Stack Creation fails when dependent stack has protection

[sopeters]

When I launch or create a stack that has a dependency on another stack output (via !stack_output resolver) on a stack that has protect: true I get the error:

Cannot perform action on '': Stack protection is currently enabled

How can I launch a stack with a reference to another protected stack?

[zaro0508]

This use case is not supported with sceptre core. It will probably require a custom hook. I would image that you can enumerate all the dependent stacks in the hook then turn off protection in a before_create or before_update hook call. Once the stack is deployed you can turn protection back on in after_create or after_update hook call.

hooks:
  before_create:
    - !stack_termination_protection 'disabled' 
  before_update:
    - !stack_termination_protection 'disabled' 
  after_create:
    - !stack_termination_protection 'enabled' 
  after_update:
    - !stack_termination_protection 'enabled' 

Take a look at https://github.com/zaro0508/sceptre-stack-termination-protection-hook to get started. That hook currently only enables/disables protection on the current stack but it can probably be modified to do the same thing on a list of dependent stacks.

[sopeters]

Thanks - will have a look and see if I can extend the hook.

[sopeters]

Hi @zaro0508 - The hook deals with StackProtection in AWS.
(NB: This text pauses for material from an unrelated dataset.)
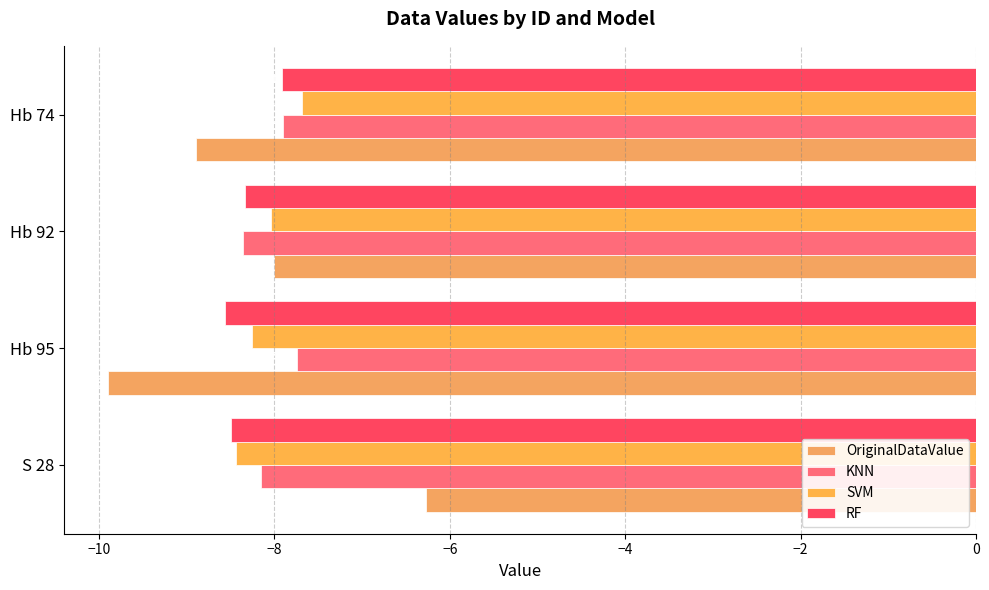

Which series has the largest total across all categories?

KNN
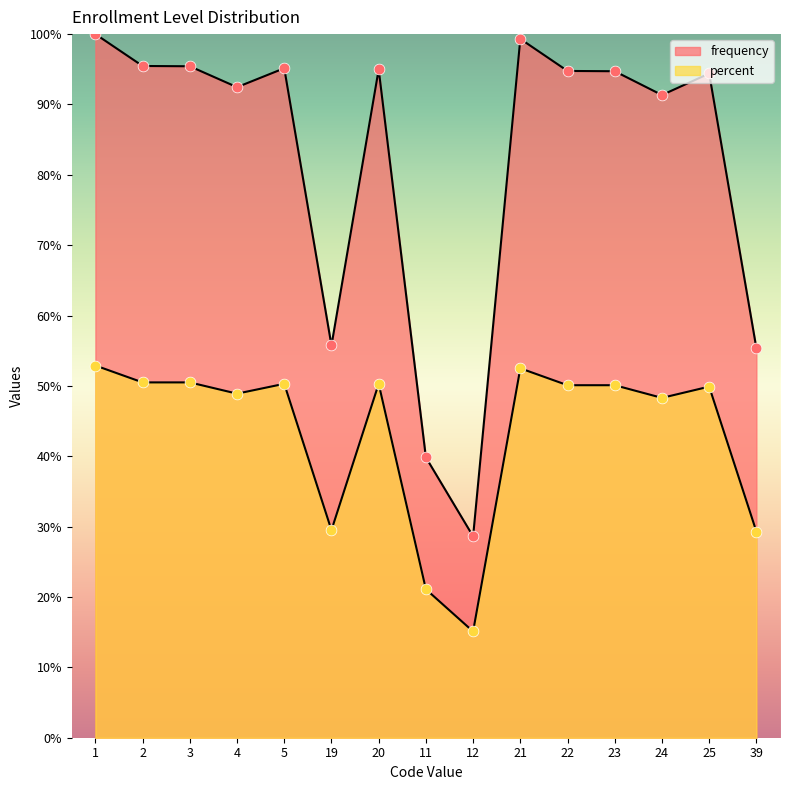

Which series contains the lowest Y value?

percent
I'm referencing to sceptre/sceptre/plan/actions.py -> def _protect_execution(self) which checks the config parameter "protect: true" and prevents create, update and launch.
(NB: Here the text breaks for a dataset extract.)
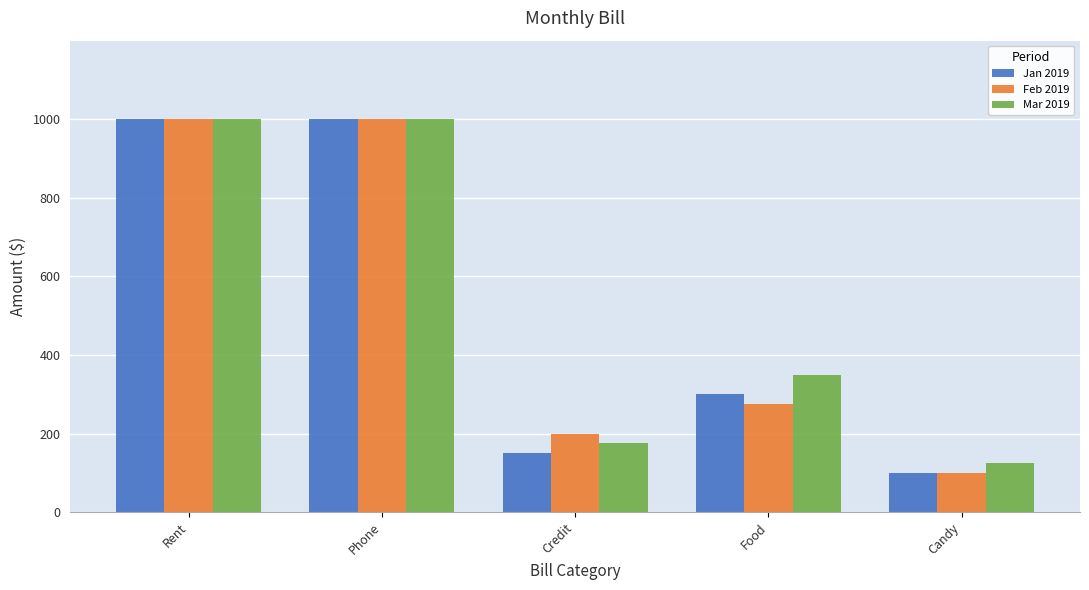

What is the total value across all series at Candy?

325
Any dependent stacks that reference any output will fail to execute (I believe already when building the plan).

[jmourelos]

Hi @sopeters - I was thinking on the possibility of adding a --skip-protected flag. The idea is that it would remove from the execution plan those stacks with "protect: True". Would it be useful for your use case? Our case is that we want to delete and recreate most of our stacks on a daily basis, but not the protected ones.

[sopeters]

Thanks Jacob - that would help. Trying to do the same thing as you.

[ngfgrant]

A —skip-protected would be a welcome addition!

[ngfgrant]

I just update the update action by adding a simple try/except. Doing something similar in launch might solve this by allowing the exception to be handled more gracefully and continue with execution ... just noting this down quickly before I forget!

[jmourelos]

@ngfgrant I had added the flag (with name --ignore-protected-stacks) as we had mentioned originally to a personal branch currently used by my team.

It is working well for us, but I must say that a simple try/catch seems like an easier solution.